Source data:
———

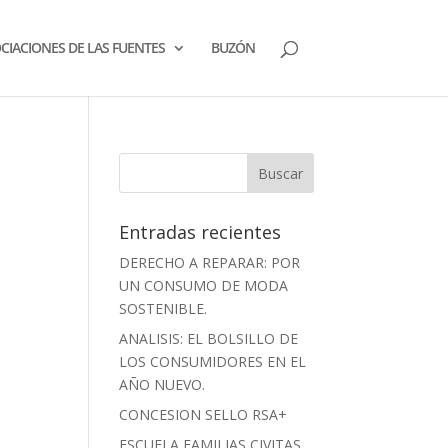
CIACIONES DE LAS FUENTES
BUZÓN
Entradas recientes
DERECHO A REPARAR: POR
UN CONSUMO DE MODA
SOSTENIBLE.
ANALISIS: EL BOLSILLO DE
LOS CONSUMIDORES EN EL
AÑO NUEVO.
CONCESION SELLO RSA+
ESCUELA FAMILIAS CIVITAS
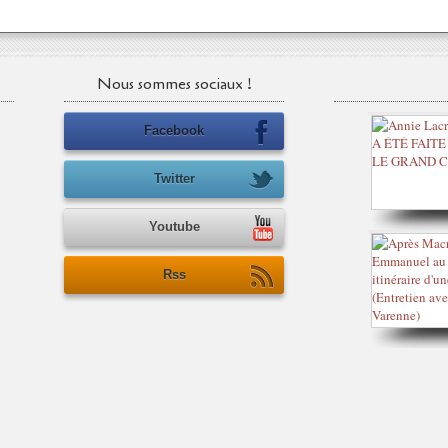
Nous sommes sociaux !
Facebook
Twitter
Youtube
Rss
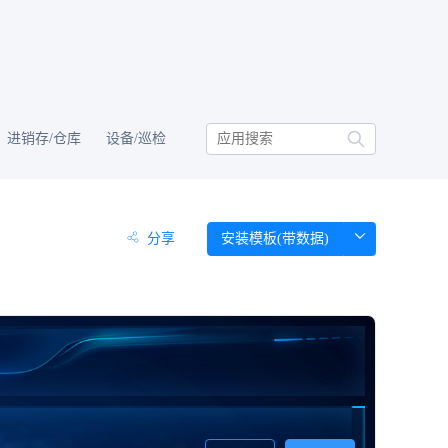
进销存/仓库
设备/巡检
分享
安装模板(带数据)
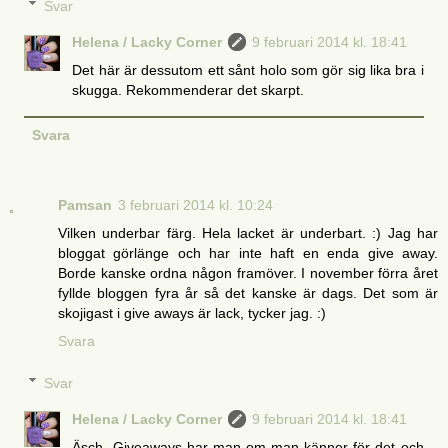
Svar
Helena / Lacky Corner
9 februari 2014 kl. 18:41
Det här är dessutom ett sånt holo som gör sig lika bra i
skugga. Rekommenderar det skarpt.
Svara
Pamsan
3 februari 2014 kl. 10:24
Vilken underbar färg. Hela lacket är underbart. :) Jag har
bloggat görlänge och har inte haft en enda give away.
Borde kanske ordna någon framöver. I november förra året
fyllde bloggen fyra år så det kanske är dags. Det som är
skojigast i give aways är lack, tycker jag. :)
Svara
Svar
Helena / Lacky Corner
9 februari 2014 kl. 18:41
Äsch, Giveaways har man om man känner för det och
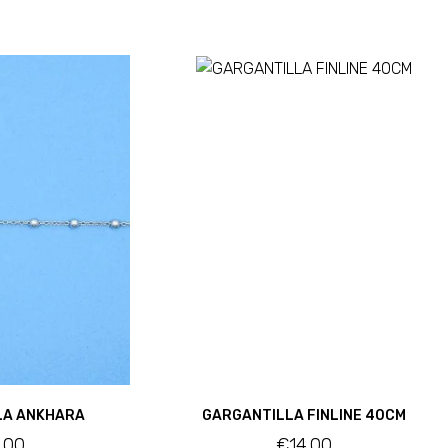
LA ANKHARA
GARGANTILLA FINLINE 40CM
1.00
€
14.00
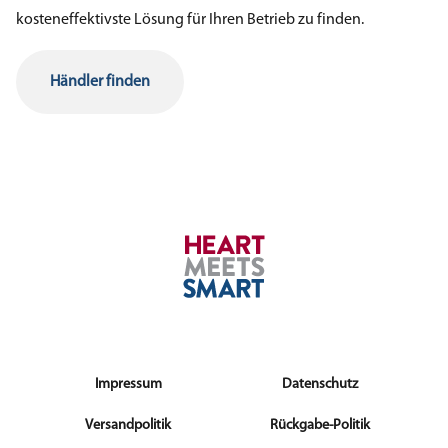
kosteneffektivste Lösung für Ihren Betrieb zu finden.
Händler finden
Impressum
Datenschutz
Versandpolitik
Rückgabe-Politik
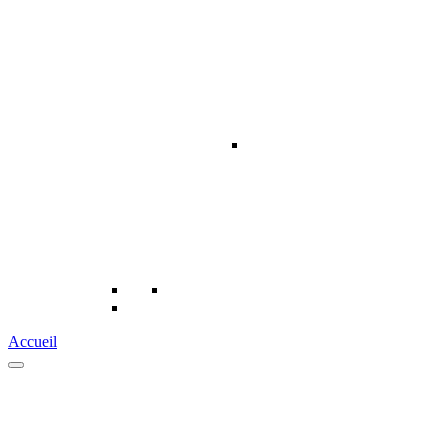
Accueil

———

Instruction: Out of the records above, return only the lines from the one with "SOSTENIBLE." through the one with "Rückgabe-Politik", exactly, and none of the pictures.

Exercise result:
SOSTENIBLE.
ANALISIS: EL BOLSILLO DE
LOS CONSUMIDORES EN EL
AÑO NUEVO.
CONCESION SELLO RSA+
ESCUELA FAMILIAS CIVITAS
Nous sommes sociaux !
Facebook
Twitter
Youtube
Rss
进销存/仓库
设备/巡检
分享
安装模板(带数据)
Svar
Helena / Lacky Corner
9 februari 2014 kl. 18:41
Det här är dessutom ett sånt holo som gör sig lika bra i
skugga. Rekommenderar det skarpt.
Svara
Pamsan
3 februari 2014 kl. 10:24
Vilken underbar färg. Hela lacket är underbart. :) Jag har
bloggat görlänge och har inte haft en enda give away.
Borde kanske ordna någon framöver. I november förra året
fyllde bloggen fyra år så det kanske är dags. Det som är
skojigast i give aways är lack, tycker jag. :)
Svara
Svar
Helena / Lacky Corner
9 februari 2014 kl. 18:41
Äsch, Giveaways har man om man känner för det och
LA ANKHARA
GARGANTILLA FINLINE 40CM
1.00
€
14.00
kosteneffektivste Lösung für Ihren Betrieb zu finden.
Händler finden
Impressum
Datenschutz
Versandpolitik
Rückgabe-Politik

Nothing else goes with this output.